Andy George, President of the National Black Police Association, said: “There is no evidence for the Prime Minister’s claims regarding the effectiveness of the checks and searches, but there is ample evidence that he is discriminatory, unfair. and does not prevent the plague in the long run. violent crime.

“Blacks are nine times more likely to be arrested and searched; innocent blacks are nine times more likely to be arrested and searched. It seems like a discriminatory thing, not a loving thing to do. The Prime Minister should be aware of this because these are the official statistics. “

Victor Olisa, former Scotland Yard stop and search manager, said: ‘Relying stop and search as a key crime reduction tactic suggests a level of desperation in this government’s ideas to stem the growing level of violence on our streets. ”

The second part of the plan to fight crime foresees that the government promises greater use of the special “Nightingale” courts.
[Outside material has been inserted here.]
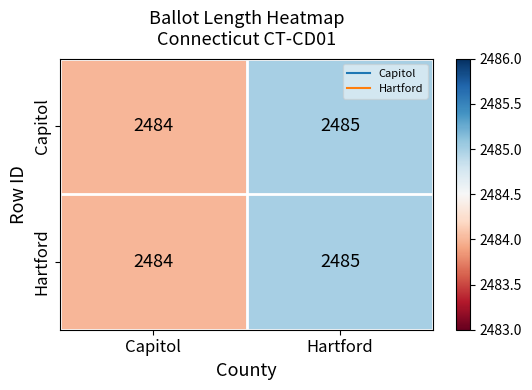

Read the Capitol value at Capitol.

2484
With that comes a crisis in the criminal justice system: Courts are on hold with some cases waiting for three years, police demand increases, and an expectation of violence will increase as the lockdown eases and society is opening up.

Since becoming Prime Minister, Johnson has been keen to re-establish relations with the police, which broke off during years of austerity with the reduction in the number of police officers and government denials which contributed to the increase in police force. violent crimes.

He has pledged and is on track to deliver 20,000 more officers within three years, but there are signs that relations are unraveling.

The leaders of the Police Federation, representing 130,000 base officers, are furious that their salaries have been frozen and have condemned the criminal plan as containing “stuff” and “bad thought”.

Simon Foster, Commissioner of Police and Crime for the West Midlands, said: ‘After a decade of cuts, during which my numbers were down by a quarter and community policing was dismantled, this is the the height of hypocrisy for the government to talk about wanting communities to have appointed police officers with whom they can come into contact.